Goal. How many lines in the rows below contain the string "endDerivative"? Give only the number.

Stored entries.
- - -

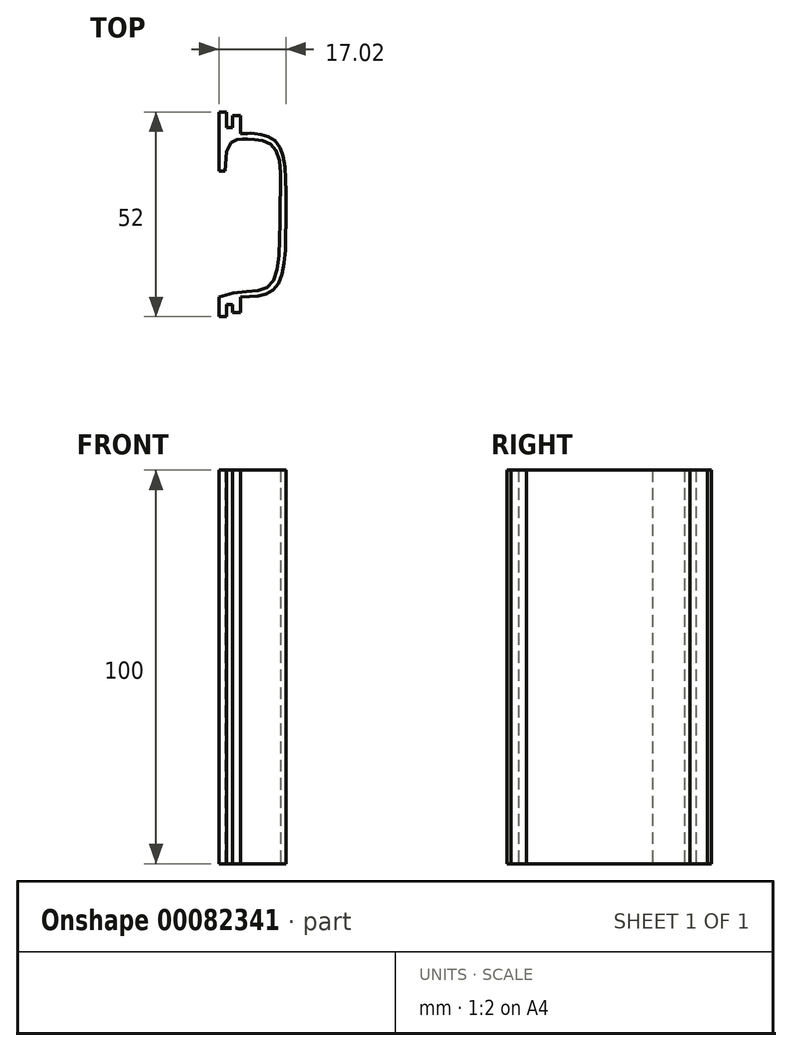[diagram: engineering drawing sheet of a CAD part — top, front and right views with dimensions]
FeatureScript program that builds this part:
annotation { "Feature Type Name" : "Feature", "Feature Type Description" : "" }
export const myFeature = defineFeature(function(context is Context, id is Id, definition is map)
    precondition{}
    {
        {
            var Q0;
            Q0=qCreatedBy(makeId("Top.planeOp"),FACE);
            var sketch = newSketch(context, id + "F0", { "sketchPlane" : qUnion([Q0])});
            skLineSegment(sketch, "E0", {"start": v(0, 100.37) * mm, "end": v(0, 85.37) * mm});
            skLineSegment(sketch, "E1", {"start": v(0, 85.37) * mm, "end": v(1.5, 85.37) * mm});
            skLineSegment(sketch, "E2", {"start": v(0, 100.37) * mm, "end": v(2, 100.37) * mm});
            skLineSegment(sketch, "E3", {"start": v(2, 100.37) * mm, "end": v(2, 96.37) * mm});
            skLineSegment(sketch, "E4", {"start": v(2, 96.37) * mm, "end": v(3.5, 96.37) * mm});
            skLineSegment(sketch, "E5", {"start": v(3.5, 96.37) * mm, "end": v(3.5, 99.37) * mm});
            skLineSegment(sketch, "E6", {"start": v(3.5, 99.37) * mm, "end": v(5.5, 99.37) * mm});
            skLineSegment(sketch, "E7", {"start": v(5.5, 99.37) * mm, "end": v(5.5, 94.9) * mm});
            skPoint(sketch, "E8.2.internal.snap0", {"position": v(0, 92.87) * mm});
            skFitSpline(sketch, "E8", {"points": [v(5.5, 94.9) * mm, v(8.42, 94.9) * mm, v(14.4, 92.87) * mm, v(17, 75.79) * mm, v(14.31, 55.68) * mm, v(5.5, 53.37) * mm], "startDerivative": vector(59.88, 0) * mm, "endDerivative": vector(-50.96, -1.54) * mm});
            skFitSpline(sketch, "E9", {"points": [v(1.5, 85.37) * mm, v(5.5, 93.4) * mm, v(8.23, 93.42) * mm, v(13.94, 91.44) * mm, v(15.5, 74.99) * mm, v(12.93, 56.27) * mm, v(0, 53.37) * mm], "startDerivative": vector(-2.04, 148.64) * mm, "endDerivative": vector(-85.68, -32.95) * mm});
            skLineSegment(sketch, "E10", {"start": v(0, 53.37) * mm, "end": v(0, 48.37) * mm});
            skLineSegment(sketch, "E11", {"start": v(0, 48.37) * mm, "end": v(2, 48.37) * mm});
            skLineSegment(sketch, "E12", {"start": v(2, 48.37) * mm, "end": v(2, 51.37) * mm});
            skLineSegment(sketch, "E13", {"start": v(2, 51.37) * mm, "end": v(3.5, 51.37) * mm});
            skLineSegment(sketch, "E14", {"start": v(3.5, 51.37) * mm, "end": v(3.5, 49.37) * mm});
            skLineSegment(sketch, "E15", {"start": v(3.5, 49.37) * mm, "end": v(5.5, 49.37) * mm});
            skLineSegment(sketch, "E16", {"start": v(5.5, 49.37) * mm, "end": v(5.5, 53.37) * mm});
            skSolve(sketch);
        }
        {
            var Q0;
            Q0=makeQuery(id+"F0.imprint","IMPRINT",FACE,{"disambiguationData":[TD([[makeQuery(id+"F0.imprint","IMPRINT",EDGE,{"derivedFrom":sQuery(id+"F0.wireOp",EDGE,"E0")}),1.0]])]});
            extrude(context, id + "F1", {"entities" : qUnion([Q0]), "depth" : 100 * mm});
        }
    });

- - -

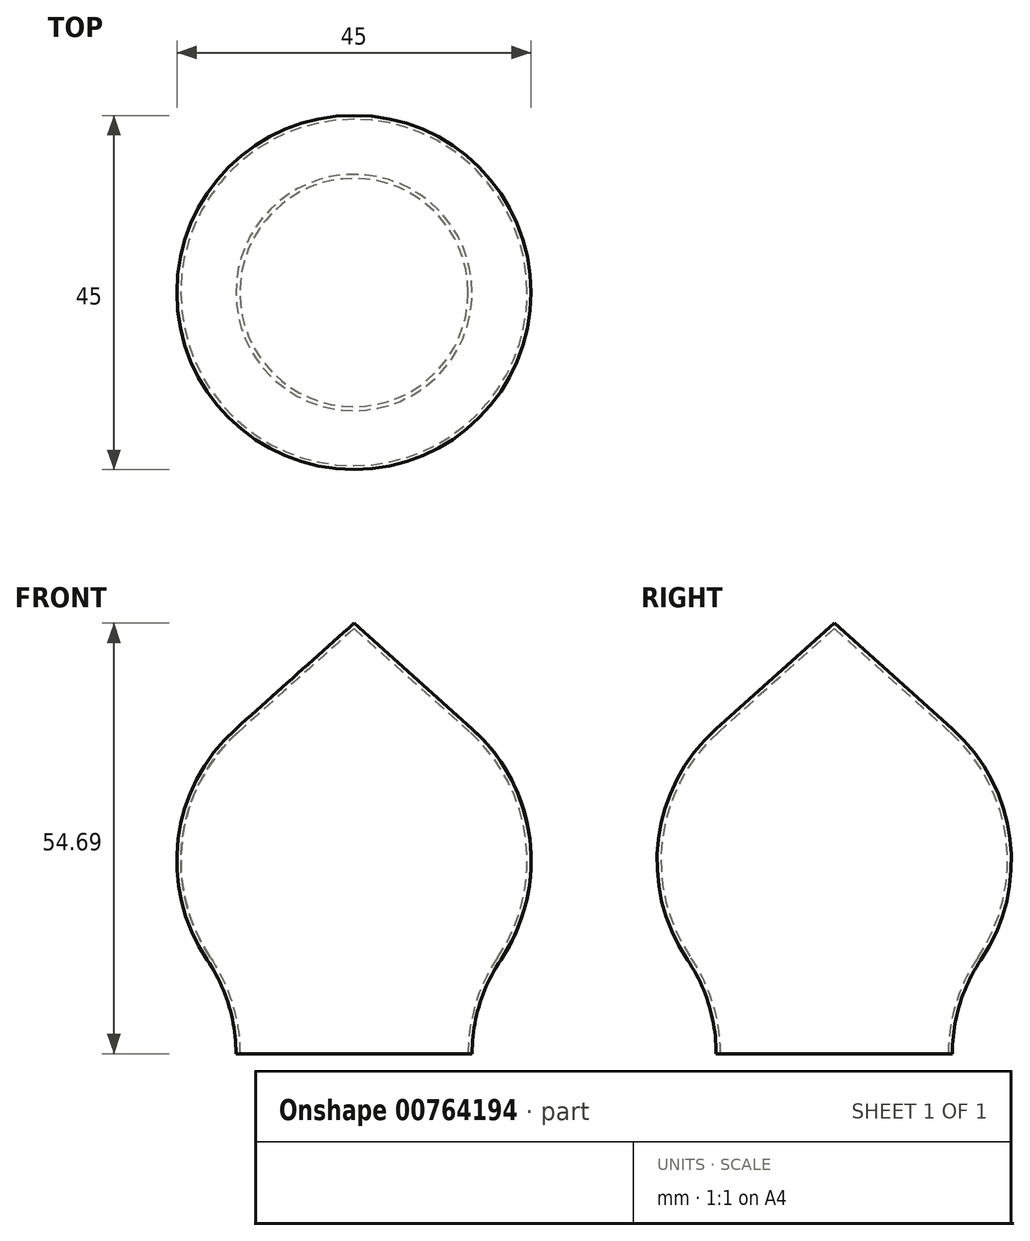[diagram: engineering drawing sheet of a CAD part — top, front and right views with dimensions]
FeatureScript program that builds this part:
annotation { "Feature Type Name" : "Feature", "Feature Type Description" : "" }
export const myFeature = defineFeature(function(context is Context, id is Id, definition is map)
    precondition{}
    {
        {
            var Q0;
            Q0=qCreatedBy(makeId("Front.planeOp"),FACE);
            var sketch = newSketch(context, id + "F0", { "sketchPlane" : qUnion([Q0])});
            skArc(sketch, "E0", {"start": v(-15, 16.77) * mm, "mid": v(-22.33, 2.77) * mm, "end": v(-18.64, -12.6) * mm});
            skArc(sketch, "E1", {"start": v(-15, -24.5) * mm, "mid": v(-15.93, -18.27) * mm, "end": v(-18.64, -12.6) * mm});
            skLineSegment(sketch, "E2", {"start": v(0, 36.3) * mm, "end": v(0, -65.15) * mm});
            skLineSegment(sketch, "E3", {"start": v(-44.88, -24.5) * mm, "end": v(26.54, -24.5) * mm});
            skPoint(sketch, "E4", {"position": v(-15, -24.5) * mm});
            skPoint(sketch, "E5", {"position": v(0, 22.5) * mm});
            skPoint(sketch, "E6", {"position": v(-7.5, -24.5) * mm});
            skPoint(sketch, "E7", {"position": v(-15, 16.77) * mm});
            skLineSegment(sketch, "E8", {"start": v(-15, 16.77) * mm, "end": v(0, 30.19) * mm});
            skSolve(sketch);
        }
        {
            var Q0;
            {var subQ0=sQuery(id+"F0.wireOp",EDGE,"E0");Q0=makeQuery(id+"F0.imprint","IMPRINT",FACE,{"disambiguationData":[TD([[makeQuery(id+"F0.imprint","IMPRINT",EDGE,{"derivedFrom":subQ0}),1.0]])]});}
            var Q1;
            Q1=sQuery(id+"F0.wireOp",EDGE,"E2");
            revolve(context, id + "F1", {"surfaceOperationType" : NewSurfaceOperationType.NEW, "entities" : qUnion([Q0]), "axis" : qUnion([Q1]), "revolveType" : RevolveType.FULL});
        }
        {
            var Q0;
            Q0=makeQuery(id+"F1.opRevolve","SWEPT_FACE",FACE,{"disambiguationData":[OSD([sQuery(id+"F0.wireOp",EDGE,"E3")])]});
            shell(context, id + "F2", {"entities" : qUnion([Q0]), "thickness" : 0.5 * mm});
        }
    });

- - -

Finished exercise. 2